Technology in Music

Should I get one of these for regular use? Are they any good?
I just practice guitar in my room, currently I have a Washburn stratocaster HSS pickups and a Peavey Rage 158 but it's not enough for some effects and things I want to try.

Other urls found in this thread:

youtube.com/watch?v=nRle0fKenzA
twitter.com/SFWRedditGifs

Do you want to just try shit or do you actually perform? If you just want to play around with things, I highly recommend those things. If you you want to actually perform you may want to invest in more quality shit.

Try shit, learn some songs and play along with some backing track, not really perform as in go live with a band or something.
Some studio monitor are a must with this kind of gadgets, right?

This is an effect pedal and it implies owning an amplifier if you're planning on using it. It's not an audio interface. If you don't have an amplifier, then you would need an audio interface and studio monitors.

Oh I see, well I have a peavey rage 158, it's just a 15w practice amp. I'm planing to upgrade it too but later on

You can never go wrong with a used Fender amplifier. Given Line 6's reputation with amplifiers, I would recommend trading your effect pedal too.

You mean those fender Twin amps?

Fender Twin, Fender Champ.

I'll look into them, any particular Line 6 Pod you recommend?
Man, I thought Sup Forums was much more into music tech, but it seems they only like MLP and anime OST

get a pod hd 500. it's a floor based multi-effect pedal that also does amp sims. it's a bit dated, but still sounds pretty good and i believe it has usb out, so it doubles as an interface. it's good enough to gig with, too if you decide that route

Thanks, mate, you've been great

Yamaha thr series is top tier.

this, but they can be pricey

I'm not , but at least someone helped you with Line 6 products. This thread has been better than anything Sup Forums has amounted to since its slow, excruciating death months earlier.

umm kinda but don't regret getting one.

Yeah, most people here just brag about their equipment but just a few can really be useful and help.
I'll look into it, too.

In the end, it's just for practice and not having to buy 15 different pedals just to see If I like it or not

I used the Pod X3 for the longest time, both for practice and amateur home recording, and I absolutely loved it. I recommend against using one in a live setting or if you're serious about home recording, but it's a great tool for experimenting and testing things. Don't know if you can even buy one anymore though.

Maybe a used one, or some shop may have one brand new. The only ones on Line 6 website are the Pocket Pod and then the Pod HD500X and the Helix thing, but those two I think they are too overkill for my needs

Do not buy that model user. It’s from the early 2000’s and sounds like garbage.

i got a THR10, is pretty gud and goes louder than you'd expect

nigga, buy a guitar link (external audio board), there are cheap ones and expensive ones, and guitar rig 5 or another similar program.

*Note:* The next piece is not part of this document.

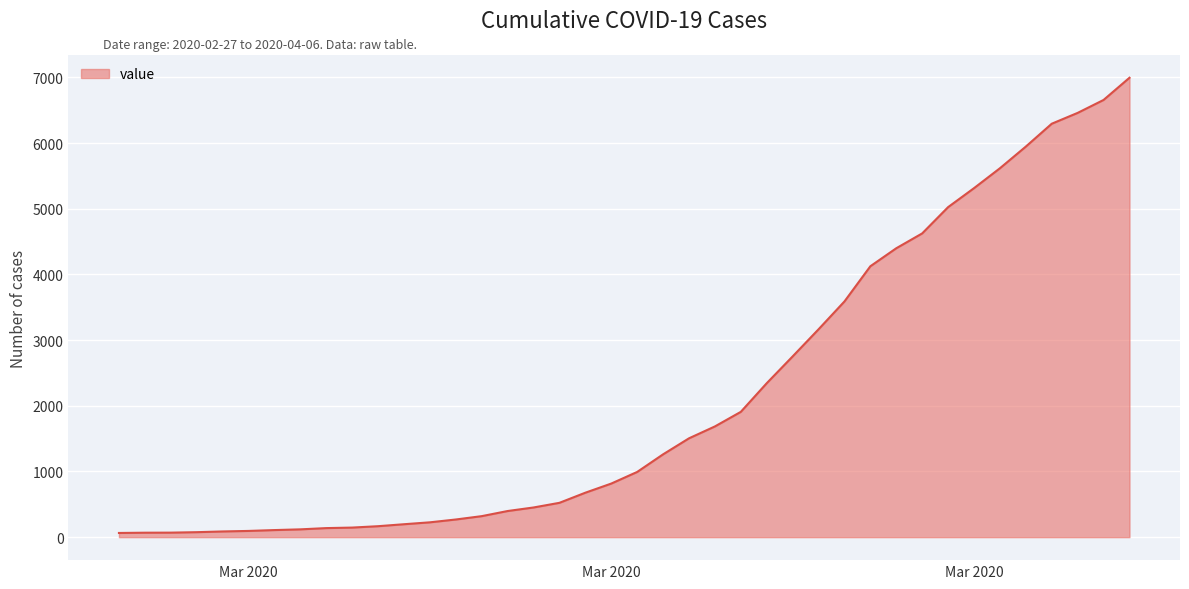

What is the sum of all values?

85677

take it for me, with a good board, good guitar, good cables and being able to properly set up guitar rig, you can literally get the sound you would get with u$5.000,00 gear. you can use headphones on the output of the board (the sound will be great), or you could use the output to plug in your amp (the sound will be shittier, but still can get a pretty good sound). If i'm not wrong, Rammstein already recorded songs using only guitar rig5

>pic related, bought it from chink website about 4 years ago and it still going strong

and you can also find pre-sets of setups for the guitarrig5, people make pre-sets based on styles/artists, eg distortion for metallica, clean for hendrix, etc, so it makes life easy

>pic related
forgot the damn thing

also complementing

yeah, those pedals are good for beginners, but as soon as you get decent with guitar and want to record something it will let you down.

it does it all, but does it all poorly.

youtube.com/watch?v=nRle0fKenzA
take a look at this. but be advised, the sounds you will see in this video are all default on the program, you can get better results downloading pre-sets made by users.

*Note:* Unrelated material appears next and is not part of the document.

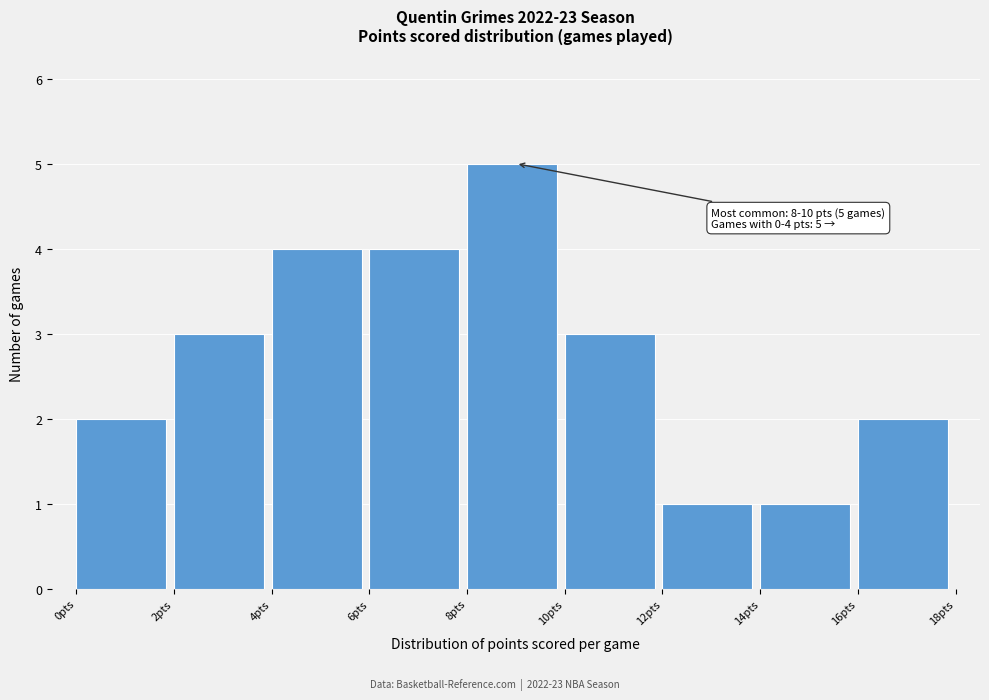

Over which range of the x-axis is the bar tallest?

8 to 10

In the interests of Sup Forums, you can also get good results from software amp modellers on your computer. On Linux I've gotten some good tones from Guitarix, used to get good results from Amplitube on windows.

I also used to have a Behringer V-amp which had some good tones too. The benefit of a standalone is headphone practice and jamming. If you plug into a mixer with other musos and v-drums you can have full band rehearsal in your house and easily record it to boot.

Plug your guitar into the line in port of your sound card, then use guitarix. It'll probably sound better than anything you can get out of a line 6 product.

I've been doing this on my xonar DX for a while and it sounds almost as good as with the Scarlett 2i2 I borrowed.

Get a real amp or just use shit like Guitar Rig or Amplitube on your computer.

Maybe get one of these. Then you can record AND save your effects chains.

Beware of spending too much time fucking around with sounds and not enough time concentrating on your playing. Good tone starts with your technique.

basically the poor man's Axe-FX and a damn good one at that.

I've been using a VST plugin amp simulation called Rock Amp Legends for the longest time, it sounds great.

I've been waiting +20 years for Roland-style polyphonic guitar/amp modeling to all move to PC. The whole segment seems really stagnant.